Doug Aitken remembers his first, earth-moving show with Victoria Miro
5 min read
Doug Aitken first showed with Victoria Miro on Cork Street in 1999. As the gallery turns 40, the Californian artist reflects on his formative show with the gallery in this text published exclusively in Plaster
Doug Aitken, Into the Sun, 1999. Video installation with three channels of video (colour, stereo sound), four projections, canvas, and earth. In Doug Aitken: Into the Sun, Victoria Miro, Cork Street, London, UK, 7 October–12 November 1999
If you’re partial to taking risks as an artist, one thing’s for certain: you must find yourself a gallerist to match. Californian artist Doug Aitken, it seems, met an equal in the “grande dame” of dealers, Victoria Miro. Their first show together in 1999, in the gallery’s original space on Cork Street, focused on the manic activity of the 24-hour-a-day film-making production line that is Bollywood, and the pressure to feed an insatiable audience. Into the Sun, an immersive installation involving multiple screens and a floor covered entirely in red-orange earth, ended up with a much larger footprint than planned, much to the amusement of both parties. To celebrate the gallery’s 40th anniversary, Aitken recounts the formative experience of exhibiting with Miro.

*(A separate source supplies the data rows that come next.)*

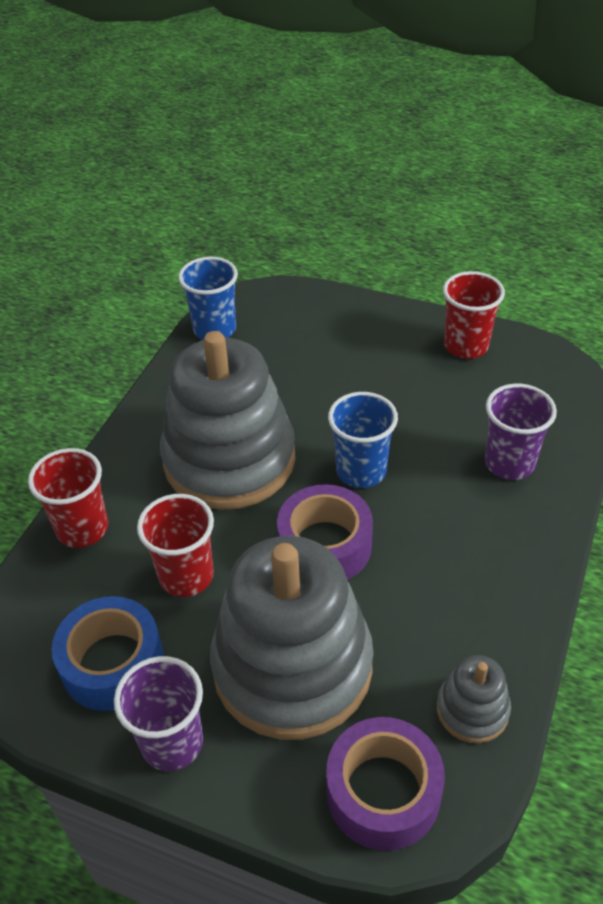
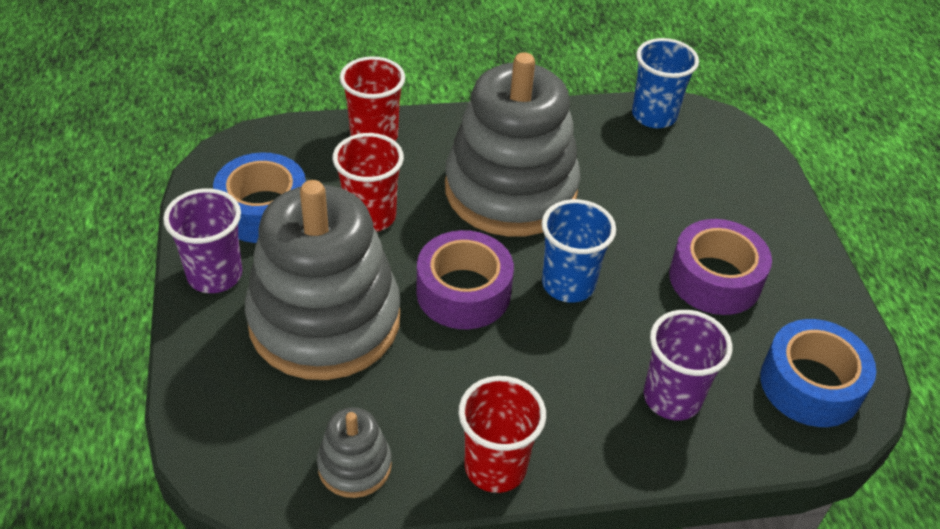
camera: 55 degrees right, 0 degrees up
purple tape [326,717,445,851] -> purple tape moved to [669,219,772,315]
red cup [443,271,505,359] -> red cup moved to [458,376,546,493]
none -> blue tape [760,319,876,427]

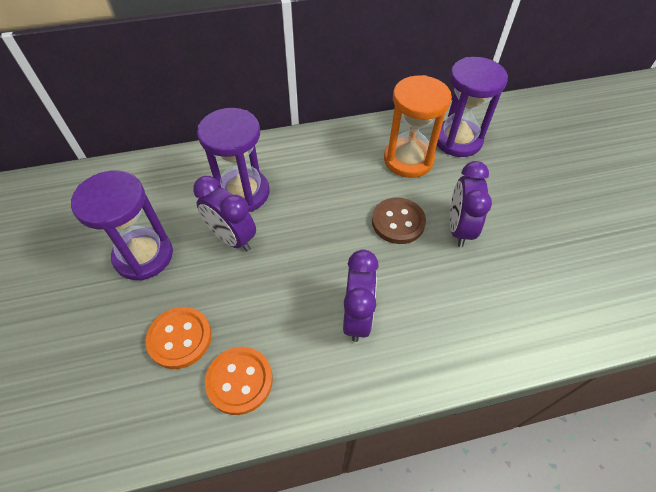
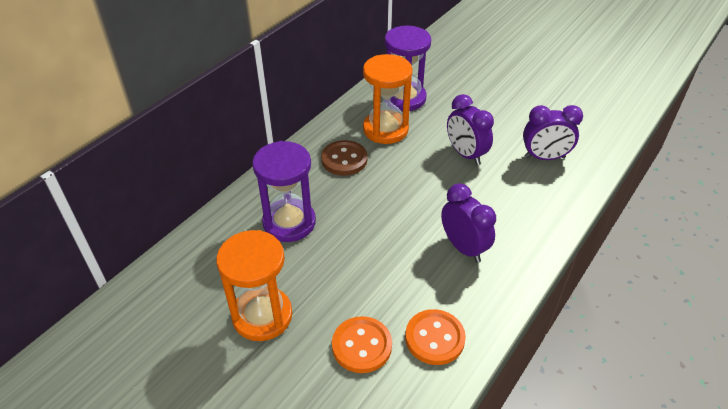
camera: 40 degrees left, 10 degrees down
purple hourglass [71,170,173,281] -> orange hourglass [216,230,292,341]
purple clock [193,176,256,251] -> purple clock moved to [523,105,583,160]
brown button [372,197,426,244] -> brown button moved to [321,140,367,176]

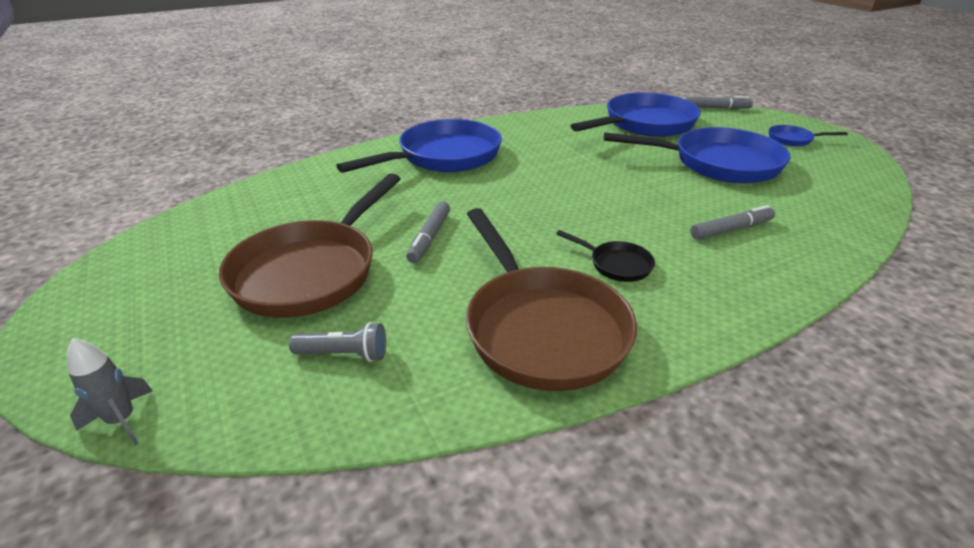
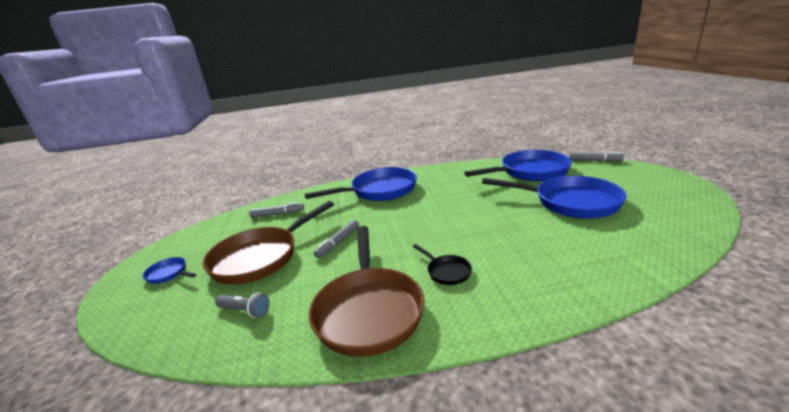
camera: 20 degrees right, 10 degrees down
grey rocket [66,338,153,445] -> none
grey marker [690,205,775,239] -> grey marker moved to [249,202,304,218]
blue pan [769,125,848,146] -> blue pan moved to [143,257,196,284]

Doug Aitken photographed by Amy Sioux
I remember Victoria Miro’s first London space well: it was on Cork Street and the gallery was situated in a small storefront. The street was upscale, in the district of Mayfair, replete with jewellers and all manner of high-end boutiques. And here was Victoria showing a progressive and subversive programme of artworks in the middle of all this tradition and luxury. When I was invited to make a show, I knew I wanted to create a complete environment, a single artwork that occupied the entirety of the exhibition space. I had spent several months living in Mumbai, filming and documenting the extraordinary chaos of Bollywood and the Indian film industry to create a new artwork titled Into the Sun, which I was to premiere at the gallery. The installation was to have the walls covered in sheets of raw canvas draped down from above which would serve as the screens for multiple moving-image projections, and the floor was to consist entirely of red-orange earth. To cover the gallery floor required tonnes and tonnes of earth hauled in by trucks. As an installation, it was fully immersive and evocative; there was a palpable sense of humidity in the warm air of the exhibition space, and the texture of the canvas and the flickering light of the projectors revealed a subconscious quality of the image-making machine that defined Bollywood. At night, we would roll up the blinds on the front window of the gallery to reveal to Cork Street the video installation that we left to run 24/7 so passers-by could see it. The gallery happened to be situated directly across from a pub, where off-work characters could have a few pints while – perhaps bemusedly – watching our Bollywood artwork on continuous loop.
Doug Aitken, Into the Sun, 1999 Video installation with three channels of video (colour, stereo sound), four projections, canvas, and earth. In Doug Aitken: Into the Sun, Victoria Miro, Cork Street, London, UK, 7 October–12 November 1999
Everything was going well until we started to receive messages from local establishments inquiring about a mysterious red-orange dirt that was being tracked through their premises. Someone sent me photos and I could see this earth had been borne outside my show by foot, creating trails down the sidewalk, clearly leaving the gallery and going up and down Cork Street, in and out of jewellery shops and the many other galleries and exclusive businesses in Mayfair. I have to confess, I smiled when I heard this, and I thought how amazing it was that our artwork and its raw materials were starting to migrate, to leave the gallery and make their way through the neighbourhood. I imagined someone trying on diamond rings, catching a glimpse of the floor below, and wondering why and where the strange red-orange earth came from; this added a layer to the artwork I never could have anticipated. I wasn’t sure how Victoria would react, though. When I sheepishly spoke to her about it, she smiled in her charming Cheshire cat way and paused; I knew then that she was laughing inside as much as I was about this beautiful, accidental art-disruption. This first show with Victoria was a seminal experience for me, but not only because of the exhibition itself, it went so far beyond that. What has mattered most has been getting to know Victoria, Glenn and their team over the years, and sensing their love of risk-taking and slyly subverting the system. Within them, I felt like I’d really found a new family of friends and collaborators, and isn’t that so much of what art is about?
The special anniversary exhibition, 'Victoria Miro: 40 Years', is on view across the gallery's London spaces until 1st August 2025.